AP Calculus
What is AP Calculus?
AP Calculus comes in two flavors. AB is roughly equivalent to a one-semester college Calculus I course and covers limits, continuity, derivatives, applications of derivatives, integrals, and the fundamental theorem of calculus. BC covers all of AB plus a second semester of material: integration techniques, parametric and polar functions, vectors, and infinite series. Both end in a three-hour AP exam in May with multiple choice and free response sections.
This is almost always a 12th-grade course, taken after precalculus. Students aiming for engineering, physics, computer science, or competitive STEM programs usually take BC; AB is plenty for most other paths. A 4 or 5 on the exam typically earns college credit, though policies vary by school. The course is graded as honors weight at most high schools, which matters for GPA-conscious families.
How to Learn AP Calculus
The conceptual leap in calculus is the limit — the idea that you can talk meaningfully about what a function approaches without it ever actually getting there.
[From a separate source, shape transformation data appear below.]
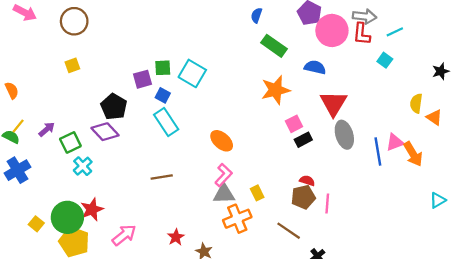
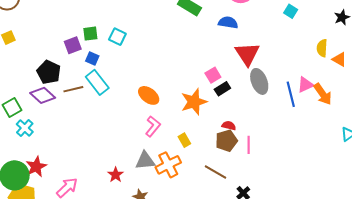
cyan square: (192, 73) -> (117, 37), size x0.7
orange star: (276, 90) -> (194, 102), moved
brown line: (162, 177) -> (73, 89), moved
gray triangle: (224, 194) -> (145, 161), moved
red star: (176, 237) -> (116, 175), moved

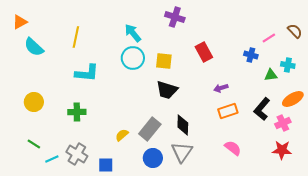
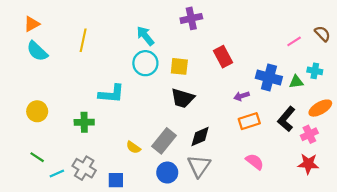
purple cross: (175, 17) -> (191, 18), turned -30
orange triangle: (20, 22) -> (32, 24), moved
blue cross: (251, 55) -> (269, 77), moved, size x1.6
cyan L-shape: (87, 73) -> (111, 94), moved
black diamond: (183, 125) -> (200, 136), turned 65
yellow semicircle: (122, 135) -> (133, 147), turned -104

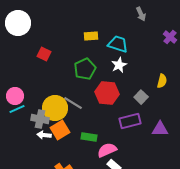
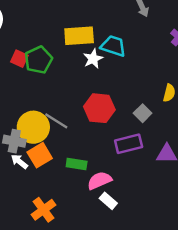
yellow rectangle: (91, 36) -> (79, 36), size x1.6
white star: (119, 65) -> (93, 59), moved
green pentagon: (85, 69) -> (38, 60), moved
white arrow: (44, 135) -> (19, 161), turned 32

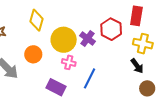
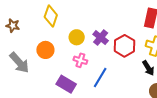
red hexagon: (111, 29) -> (125, 46), moved
yellow circle: (64, 40) -> (77, 37), size x0.6

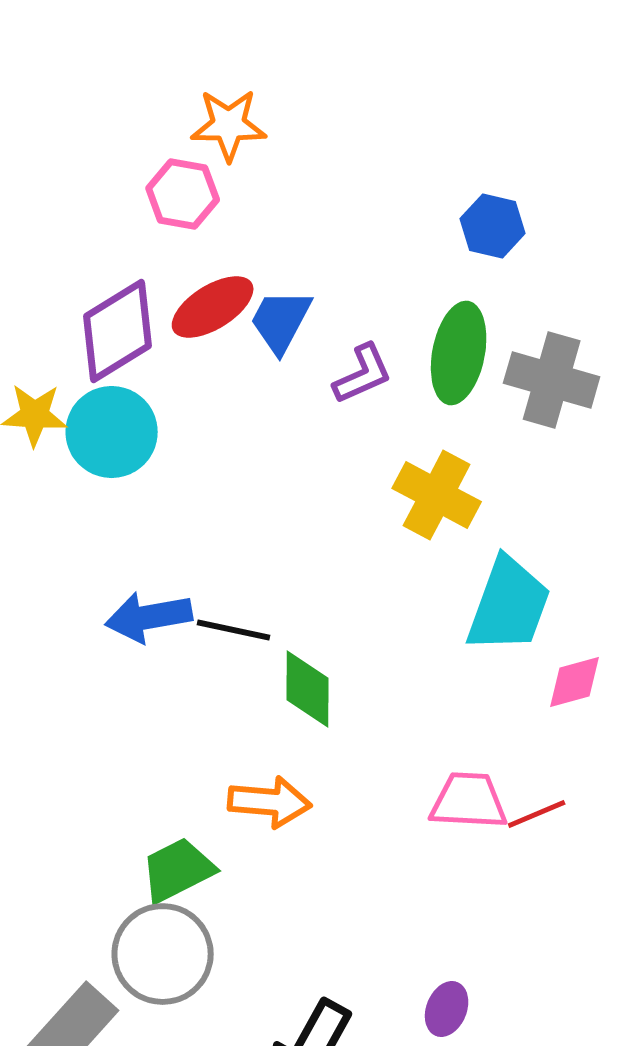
Most students stumble not on that idea itself but on the algebra and trig underneath it. If a kid can't factor quickly or doesn't know sin(π/3) without thinking, they will spend calculus drowning in setup work and never get to the calculus part.
For self-study or supplementing a class, the standard stack is: a textbook (Stewart or Larson), video lectures (Professor Leonard for depth, Organic Chemistry Tutor for quick problem walkthroughs), and a prep book in the spring (Princeton Review or Barron's). Have your student do timed past free-response questions starting in March; the College Board posts decades of them free. Scoring their own work against the rubrics is the single best preparation for the actual exam.